Step 5: Lower the Pasted Face's Opacity
While not a necessity, it helps to change the opacity of Layer 1 so you can line it up correctly. The opacity bar is located above the layers panel in the bottom-right corner. Set the opacity to around 60%. I’ve found through my many face-swapping endeavors that this is a good level of opacity where you can see each face and how they overlap.
Step 6: Resize the Face
While selecting Layer 1, press Ctrl+T and drag the corners of the box in order to resize the image. Do your best to align the features of each face so that they match as closely as possible. The last thing you want is someone’s mouth where their nose is supposed to be.
Step 7: Duplicate "Layer 0"
Be sure to return Layer 0 to its full opacity then duplicate it by right-clicking it in the bottom-right layer and selecting "Duplicate Layer." While it does not matter what you rename the copied layer, I will refer to it as Body. You could name it “McFiddle Rumpysticks” for all it’s worth. Duplicating the layer allows there to be a base reference point underneath what you'll be working with.
Step 8: Create a Clipping Mask
Hold Ctrl+click the thumbnail of Layer 1 to create a clipping mask. Then navigate to "Select," then "Modify," and click "Contract." Set the value to 10 pixels. This will create an overlap between the two faces.

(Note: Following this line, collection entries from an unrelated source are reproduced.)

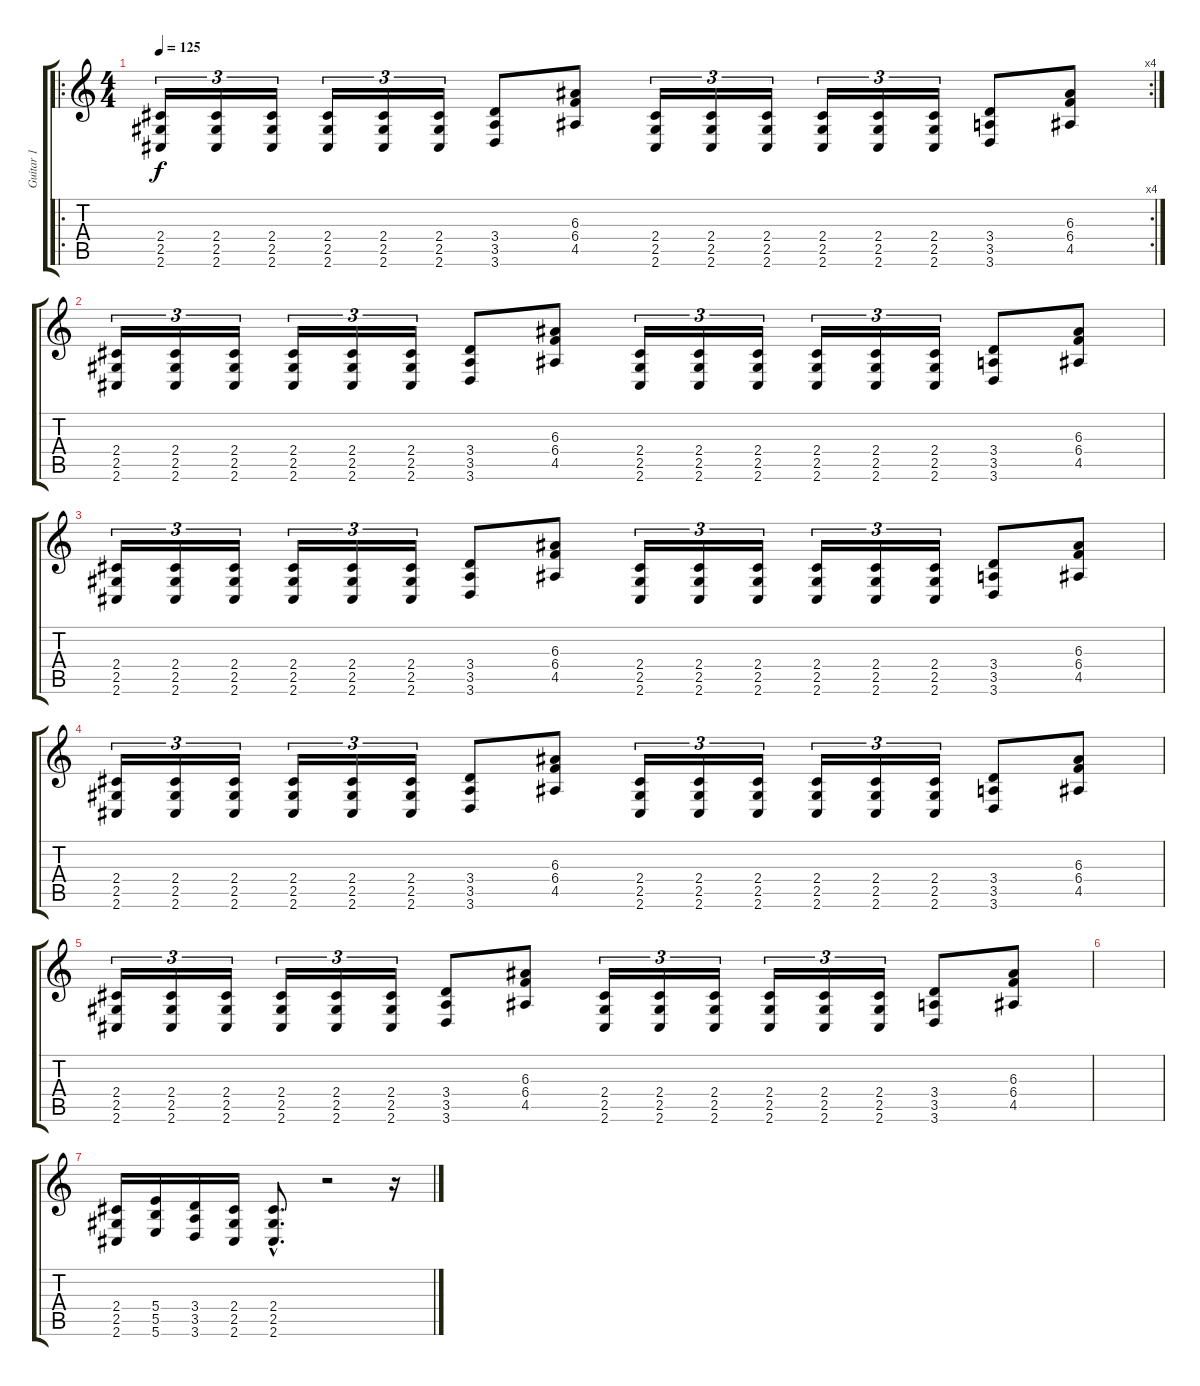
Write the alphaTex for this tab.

\track ("Guitar 1" "Guitar 1") {instrument distortionguitar}
\staff {score tabs}
\tuning (Db4 Ab3 E3 B2 Gb2 B1) {hide}
\ro
\rc 4
\ts (4 4)
\tempo 125
\clef g2
\ks c
(2.4 2.5 2.6).16{tu (3 2) dy f} (2.4 2.5 2.6).16{tu (3 2)} (2.4 2.5 2.6).16{tu (3 2)} (2.4 2.5 2.6).16{tu (3 2)} (2.4 2.5 2.6).16{tu (3 2)} (2.4 2.5 2.6).16{tu (3 2)} (3.4 3.5 3.6).8 (6.3 6.4 4.5).8 (2.4 2.5 2.6).16{tu (3 2)} (2.4 2.5 2.6).16{tu (3 2)} (2.4 2.5 2.6).16{tu (3 2)} (2.4 2.5 2.6).16{tu (3 2)} (2.4 2.5 2.6).16{tu (3 2)} (2.4 2.5 2.6).16{tu (3 2)} (3.4 3.5 3.6).8 (6.3 6.4 4.5).8 |
(2.4 2.5 2.6).16{tu (3 2)} (2.4 2.5 2.6).16{tu (3 2)} (2.4 2.5 2.6).16{tu (3 2)} (2.4 2.5 2.6).16{tu (3 2)} (2.4 2.5 2.6).16{tu (3 2)} (2.4 2.5 2.6).16{tu (3 2)} (3.4 3.5 3.6).8 (6.3 6.4 4.5).8 (2.4 2.5 2.6).16{tu (3 2)} (2.4 2.5 2.6).16{tu (3 2)} (2.4 2.5 2.6).16{tu (3 2)} (2.4 2.5 2.6).16{tu (3 2)} (2.4 2.5 2.6).16{tu (3 2)} (2.4 2.5 2.6).16{tu (3 2)} (3.4 3.5 3.6).8 (6.3 6.4 4.5).8 |
(2.4 2.5 2.6).16{tu (3 2)} (2.4 2.5 2.6).16{tu (3 2)} (2.4 2.5 2.6).16{tu (3 2)} (2.4 2.5 2.6).16{tu (3 2)} (2.4 2.5 2.6).16{tu (3 2)} (2.4 2.5 2.6).16{tu (3 2)} (3.4 3.5 3.6).8 (6.3 6.4 4.5).8 (2.4 2.5 2.6).16{tu (3 2)} (2.4 2.5 2.6).16{tu (3 2)} (2.4 2.5 2.6).16{tu (3 2)} (2.4 2.5 2.6).16{tu (3 2)} (2.4 2.5 2.6).16{tu (3 2)} (2.4 2.5 2.6).16{tu (3 2)} (3.4 3.5 3.6).8 (6.3 6.4 4.5).8 |
(2.4 2.5 2.6).16{tu (3 2)} (2.4 2.5 2.6).16{tu (3 2)} (2.4 2.5 2.6).16{tu (3 2)} (2.4 2.5 2.6).16{tu (3 2)} (2.4 2.5 2.6).16{tu (3 2)} (2.4 2.5 2.6).16{tu (3 2)} (3.4 3.5 3.6).8 (6.3 6.4 4.5).8 (2.4 2.5 2.6).16{tu (3 2)} (2.4 2.5 2.6).16{tu (3 2)} (2.4 2.5 2.6).16{tu (3 2)} (2.4 2.5 2.6).16{tu (3 2)} (2.4 2.5 2.6).16{tu (3 2)} (2.4 2.5 2.6).16{tu (3 2)} (3.4 3.5 3.6).8 (6.3 6.4 4.5).8 |
(2.4 2.5 2.6).16{tu (3 2)} (2.4 2.5 2.6).16{tu (3 2)} (2.4 2.5 2.6).16{tu (3 2)} (2.4 2.5 2.6).16{tu (3 2)} (2.4 2.5 2.6).16{tu (3 2)} (2.4 2.5 2.6).16{tu (3 2)} (3.4 3.5 3.6).8 (6.3 6.4 4.5).8 (2.4 2.5 2.6).16{tu (3 2)} (2.4 2.5 2.6).16{tu (3 2)} (2.4 2.5 2.6).16{tu (3 2)} (2.4 2.5 2.6).16{tu (3 2)} (2.4 2.5 2.6).16{tu (3 2)} (2.4 2.5 2.6).16{tu (3 2)} (3.4 3.5 3.6).8 (6.3 6.4 4.5).8 |
|
(2.4 2.5 2.6).16 (5.4 5.5 5.6).16 (3.4 3.5 3.6).16 (2.4 2.5 2.6).16 (2.4{hac} 2.5{hac} 2.6{hac}).8{d} r.2 r.16
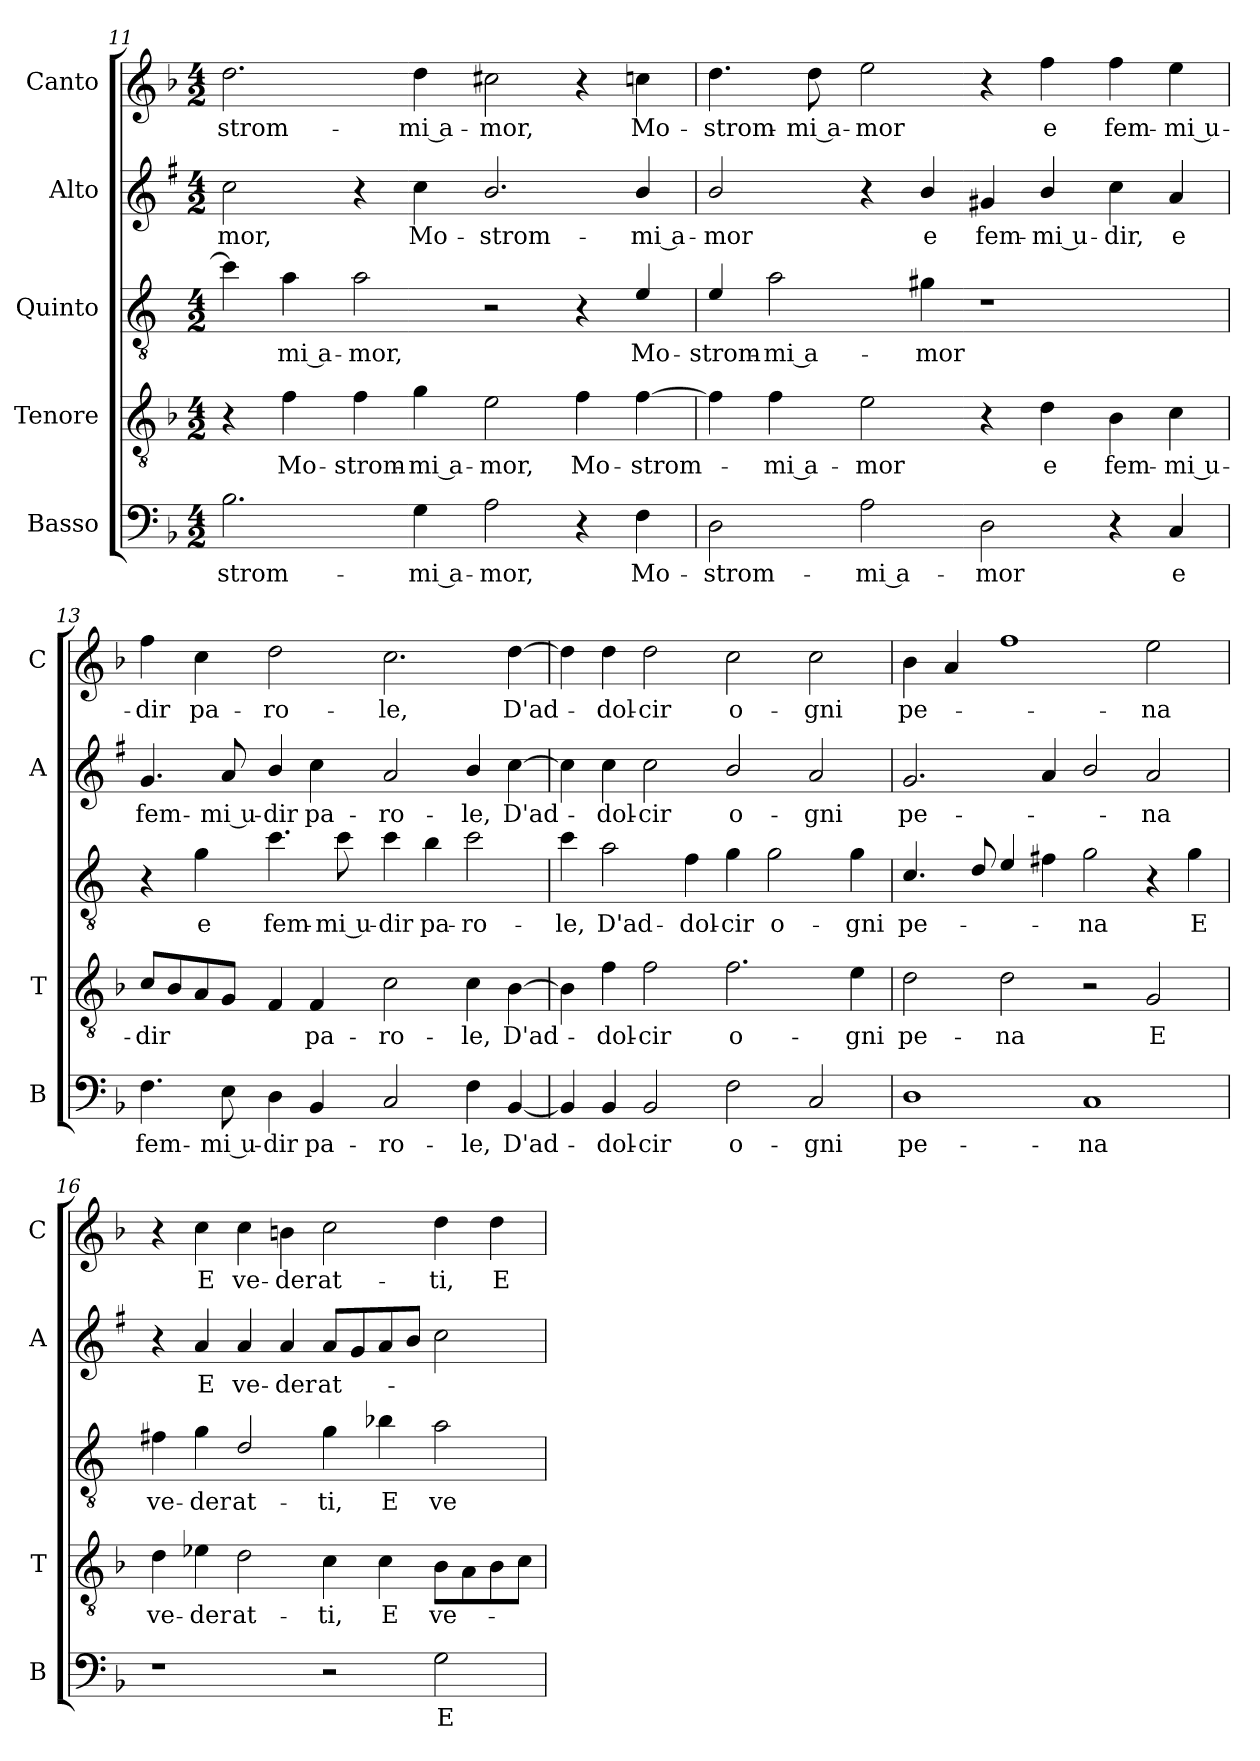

Note: The higher the quality of the photos being used, the larger the value of pixels needed. Too much overlap will drown out the swapped face, and not enough overlap will produce no results. I've found that 10 pixels works out most of the time.
Step 9: Delete the Clipping Mask From Layer 0 and Body
Hide Layer 1 by clicking the eye symbol next to it in the bottom-right layer panel. Select the layers Body and Layer 0 individually and press delete on each one. This will erase the clipping mask from each layer. In its place should be an empty hole.
Step 10: Auto-Blend Layer 1 and Body
Deselect the now-empty hole by pressing Ctrl+D and make Layer 1 visible again by clicking the eye symbol next to it. Once that is done, hold Ctrl and click both Layer 1 and Body. Both layers should now be selected. Once both layers are selected, navigate to "Edit" and select "Auto-Blend Layers." Press "OK" on the dialogue box. This is where the magic happens.
Step 11: Optional: Touch Up Your New Face-Swap
If there are any parts of the photo that look off-base, discolored, or inconsistent, select the "Spot Healing Brush" on the toolbar. Use this tool to click any discolored or troubling areas, and it will automatically even them out.
Note: This step is optional. You may find that you don't need to perform this action!
Congratulations! You should now have a glorious photo of somebody’s face on somebody else’s head. This is only one of the fun applications for Photoshop, and it’s a good first step into learning how to use the program. Hopefully you have enjoyed this process, and I hope this experience has opened your mind to the endless face-swapping possibilities available in the world.